Grow Yourself Beautiful

A Smart Girl's Guide to Following Her Heart and Focusing on Her Inner Joy

Clarion Rating: 4 out of 5

Grow Yourself Beautiful is a caring self-help companion for teenage girls who long to feel beautiful.

Sharon Caldwell Peddie’s Grow Yourself Beautiful is a compassionate self-help guide for teen girls seeking true beauty and deep meaning.

For those entering young womanhood, this book offers needed assurance that they’re not alone. Its practical help is broken down, letter by letter, to form the word “beautiful.” It is focused on understanding one’s identity and sense of self in a healthy, balanced way.

While it brims with possibility and hopefulness, the text also acknowledges the pressures that today’s young women face, as well as their many options and freedoms. This approach is balanced, focusing on the self without encouraging self-centeredness. While its advice—such as “Practice random acts of kindness in all areas of your life”—is certain to bring about tangible results, it shuns perfectionism and performance-oriented living.

The structure, in which “B is for Be Kind” and “L is for Love,” is catchy—easy to follow and remember, but not so cutesy as to alienate those seeking serious support. The book shows how kindness and thankfulness can be life-changing by granting new perspectives and leading to more fulfilling relationships with oneself and others. The book also shows how to build its concepts into one’s daily life through actions, habits, and intentional ways of thinking—like taking time to unplug from electronics, spending time alone, and learning about new things that interest you.

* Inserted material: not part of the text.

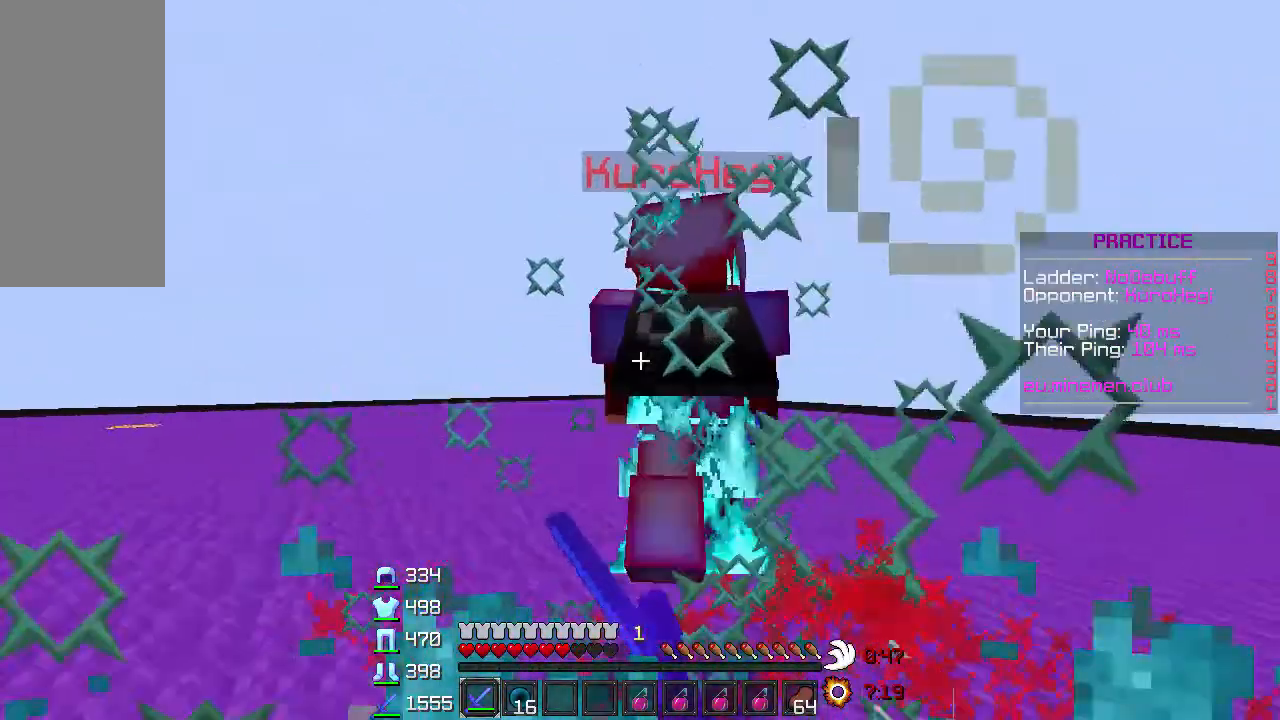
{"keys": ["s", "w"], "mouse": ["left"], "events": [[67, "mouse_left", "down"], [233, "mouse_left", "up"], [433, "mouse_left", "down"], [467, "s", "down"]]}
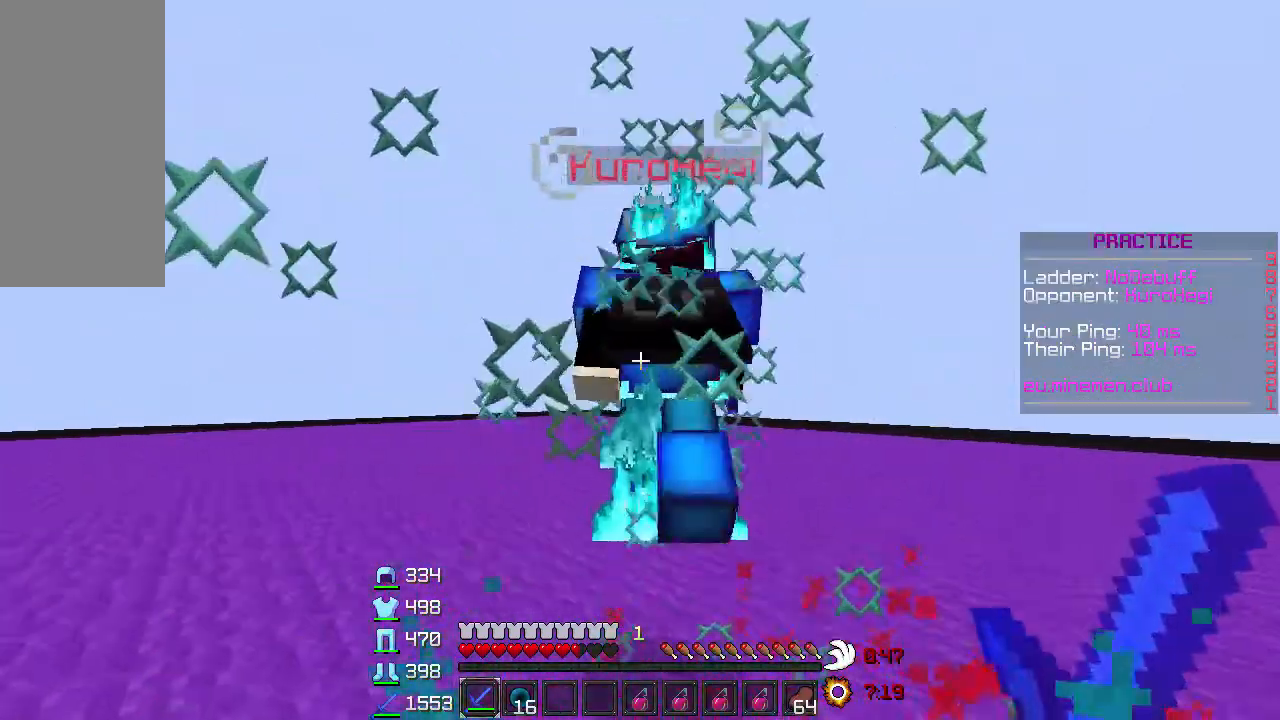
{"keys": ["w"], "mouse": [], "events": [[33, "mouse_left", "up"], [133, "s", "up"], [233, "mouse_left", "down"], [333, "mouse_left", "up"]]}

Open and flexible to different personalities and interests, the book makes room for each reader to define and express themselves even within the outlined framework of beauty. For example, Peddie incorporates her own story of faith in God, which is based in her Catholic upbringing and spurred on by the pain of her parents’ divorce, but the book’s call to faith is open to other traditions or expressions of belief.

Short chapters and long lists of ideas make the content easy to digest, and journaling pages invite readers to process what they’re learning. Short questions—such as “What do I enjoy learning about in school? In life?”—appear at the tops of sections to jump-start readers’ processing, though they leave plenty of space for exploration and self-discovery.

The book’s tone is uneven, though. Its opening poem is wordy, and a repeated exhortation to grow in different ways feels overwhelming rather than inviting. The preface seems to be addressed more to adults than to teens, and the introduction feels overly specific. The body of the book hits its stride with a warm, maternal tone that indicates respect for the young audience.

Grow Yourself Beautiful is a caring self-help companion for teenage girls who long to feel beautiful.

Reviewed by Melissa Wuske

Disclosure: This article is not an endorsement, but a review. The publisher of this book provided free copies of the book and paid a small fee to have their book reviewed by a professional reviewer. Foreword Reviews and Clarion Reviews make no guarantee that the publisher will receive a positive review. Foreword Magazine, Inc. is disclosing this in accordance with the Federal Trade Commission’s 16 CFR, Part 255.